L’Italienne ne lui avait même pas accordé un regard. Pas un drame. Au fond de lui, il avait déjà archivé la canzonetta . Mais pourquoi Loïc ne l’avait-il pas appelé ? Pourquoi avoir contacté plutôt cette pimbêche dont il divorçait ? Erwan se sentait blessé dans son statut de chef de famille.
Par association, il songea à Gaëlle. Loïc avait cherché à la joindre, sans résultat. Où avait-elle disparu ? Qu’avait-elle encore inventé ? Était-elle menacée par le tueur de Louveciennes ?
La voix du médecin lui revint aux oreilles :
— Nous cherchons la cause de cette crise.

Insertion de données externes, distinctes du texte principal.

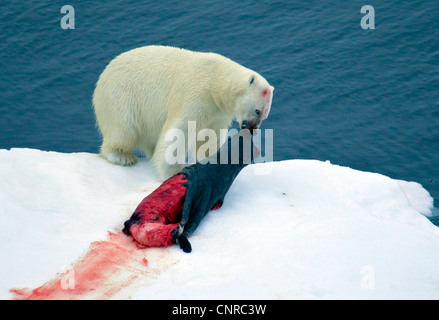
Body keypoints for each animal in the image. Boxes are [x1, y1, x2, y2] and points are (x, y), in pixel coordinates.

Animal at [93, 45, 276, 179]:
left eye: (265, 114)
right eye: (258, 111)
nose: (253, 128)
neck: (216, 82)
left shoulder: (218, 113)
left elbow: (210, 136)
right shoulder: (196, 93)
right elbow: (180, 130)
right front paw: (172, 172)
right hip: (121, 98)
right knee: (125, 128)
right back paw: (121, 156)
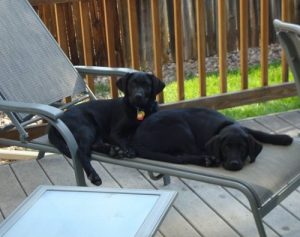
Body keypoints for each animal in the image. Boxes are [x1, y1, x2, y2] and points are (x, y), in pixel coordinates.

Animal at [131, 107, 292, 170]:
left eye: (243, 148)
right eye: (226, 148)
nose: (234, 164)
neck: (225, 126)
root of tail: (137, 139)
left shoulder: (246, 131)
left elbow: (259, 132)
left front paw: (284, 138)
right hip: (181, 128)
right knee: (184, 155)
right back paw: (207, 160)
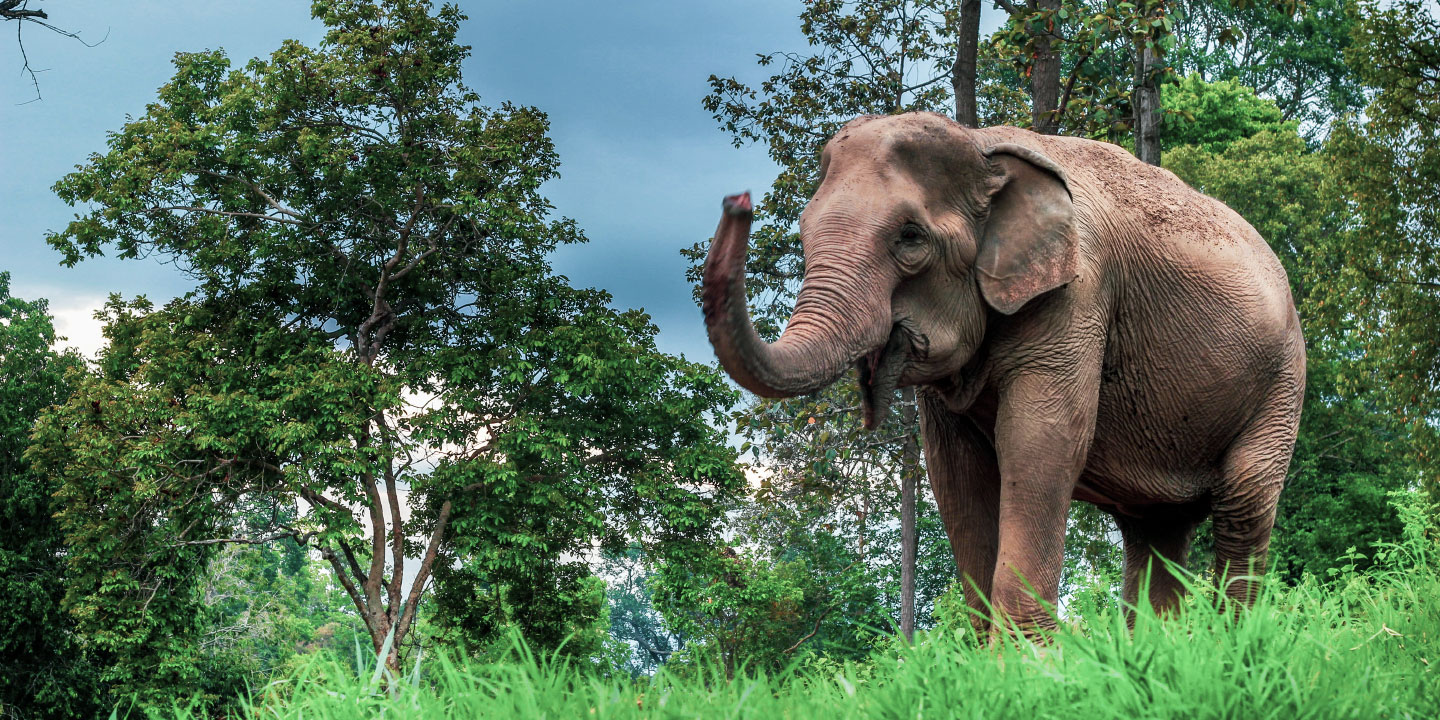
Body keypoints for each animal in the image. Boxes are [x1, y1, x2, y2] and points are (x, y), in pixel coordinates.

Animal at [700, 112, 1305, 634]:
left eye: (910, 237)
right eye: (803, 231)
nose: (736, 200)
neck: (982, 144)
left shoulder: (1078, 294)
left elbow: (1041, 441)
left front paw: (1026, 661)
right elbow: (954, 469)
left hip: (1283, 382)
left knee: (1244, 499)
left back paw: (1231, 647)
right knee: (1156, 529)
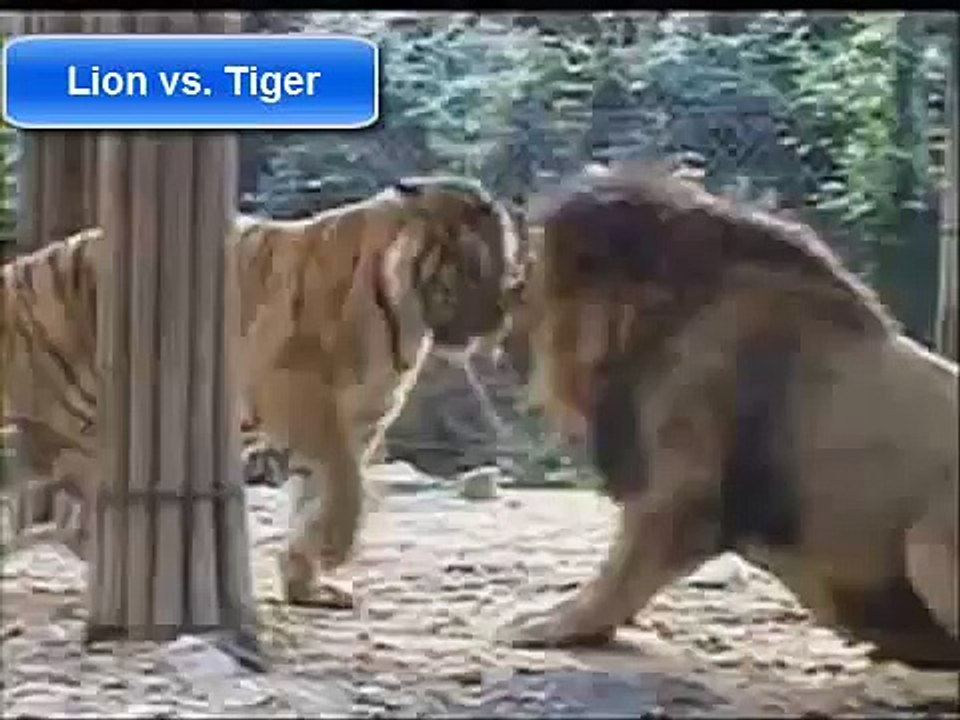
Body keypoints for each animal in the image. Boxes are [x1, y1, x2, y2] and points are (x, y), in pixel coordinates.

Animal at [1, 176, 521, 607]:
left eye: (508, 268)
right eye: (474, 266)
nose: (501, 319)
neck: (404, 314)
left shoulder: (362, 415)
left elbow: (319, 492)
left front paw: (307, 583)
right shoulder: (298, 393)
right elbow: (345, 488)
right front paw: (331, 552)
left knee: (72, 515)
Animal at [496, 162, 959, 671]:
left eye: (531, 267)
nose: (510, 294)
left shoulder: (684, 483)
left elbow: (620, 572)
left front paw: (551, 625)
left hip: (928, 541)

Nous avons vérifié son taux de glycémie. Aucune trace de diabète — cela aurait pu être un facteur déclenchant. Par ailleurs, le traitement qu’elle prend régulièrement paraît adapté. Je me demandais… (Son regard alla d’un frère à l’autre.) Elle n’a pas subi récemment un traumatisme ?

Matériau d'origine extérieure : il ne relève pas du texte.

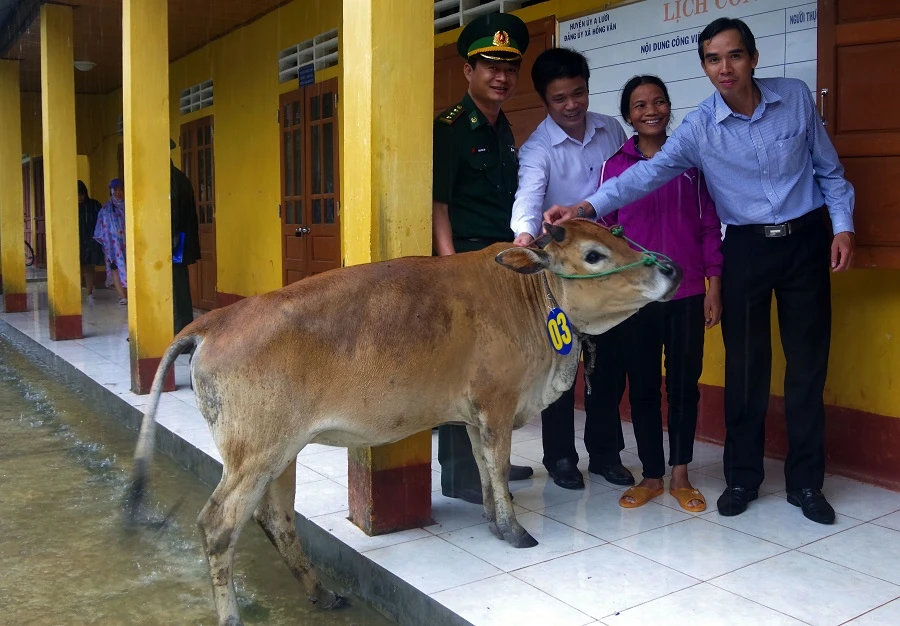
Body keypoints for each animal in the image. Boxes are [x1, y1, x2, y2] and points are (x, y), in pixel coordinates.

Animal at [128, 219, 684, 624]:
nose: (672, 270)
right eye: (593, 255)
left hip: (280, 454)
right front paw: (514, 530)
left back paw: (323, 595)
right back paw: (233, 616)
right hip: (254, 456)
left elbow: (487, 471)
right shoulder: (497, 406)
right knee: (218, 525)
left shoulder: (476, 415)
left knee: (277, 519)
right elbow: (498, 468)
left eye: (619, 234)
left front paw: (493, 521)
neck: (527, 299)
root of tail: (215, 320)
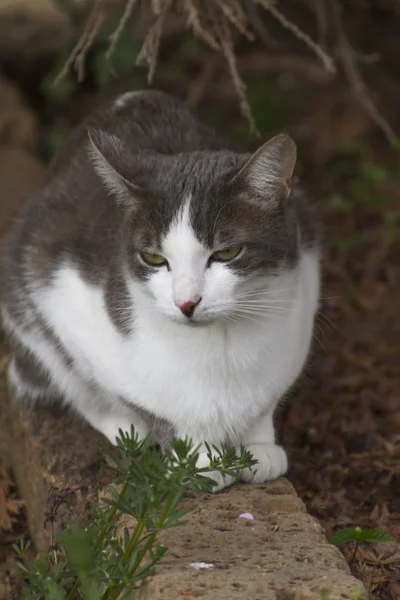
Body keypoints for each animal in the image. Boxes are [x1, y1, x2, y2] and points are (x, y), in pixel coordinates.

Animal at [0, 90, 318, 492]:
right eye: (153, 257)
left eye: (227, 252)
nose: (187, 302)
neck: (222, 346)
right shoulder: (63, 295)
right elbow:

Loïc n’avait pas eu le temps de lui expliquer les circonstances du malaise.
— Son mari, asséna Erwan, notre père, est mort avant-hier. Elle était en train de lui faire ses adieux à l’Institut médico-légal de Paris.
— Je vois. (Le toubib ôta sa charlotte de papier puis ébouriffa ses cheveux gris.) Je voulais aussi vous parler d’autre chose… Mes collègues m’ont signalé sur le corps de votre mère de nombreuses cicatrices. (Il paraissait gêné d’évoquer ce point.) J’ai moi-même remarqué ces traces. Elles traduisent une violence anormale subie durant des années. Quelque chose comme des signes d’automutilation…
Les deux Morvan observaient le médecin sans un mot. Leur silence était presque hostile.
Enfin, Erwan creva l’abcès :
— Son mari n’a jamais cessé de lui taper dessus. Il la brûlait, la torturait, l’insultait. Maintenant qu’il a enfin claqué, ça serait pas mal qu’elle puisse lui survivre. Ne serait-ce que pour profiter un peu de la vie et…
Loïc le poussa de l’épaule pour stopper sa tirade cynique :
— On peut la voir ?
À 23 heures, les deux frères étaient toujours au chevet de leur mère.
Enfouie sous les tubes et les câbles, cernée par des machines complexes aux écrans luminescents, elle paraissait avoir réduit de moitié. On ne discernait que son front jaunâtre et ses orbites horriblement creusées, le bas du visage étant mangé par un masque qui semblait respirer à sa place.
Loïc et Erwan ne parlaient pas. Ils avaient chaud, ils avaient faim, ils en avaient marre. Mais ils attendaient : Gaëlle avait enfin rappelé et promis d’arriver vers minuit. D’où venait-elle ? Aucune précision.
Tous les quarts d’heure, Erwan sortait dans le couloir pour écouter ses messages en douce — l’usage des mobiles étant interdit dans l’enceinte. La chasse à l’homme n’avançait pas. Le porte-à-porte avait donné des informations contradictoires. L’appel à témoins n’avait produit, pour l’instant, que des manifestations bidon ou farfelues. Les barrages routiers n’avaient servi qu’à créer des embouteillages. Erwan savait que ce dispositif diminuerait dès le lendemain matin : on n’allait pas monopoliser indéfiniment des forces de police pour poursuivre un assassin dont personne ne possédait le signalement.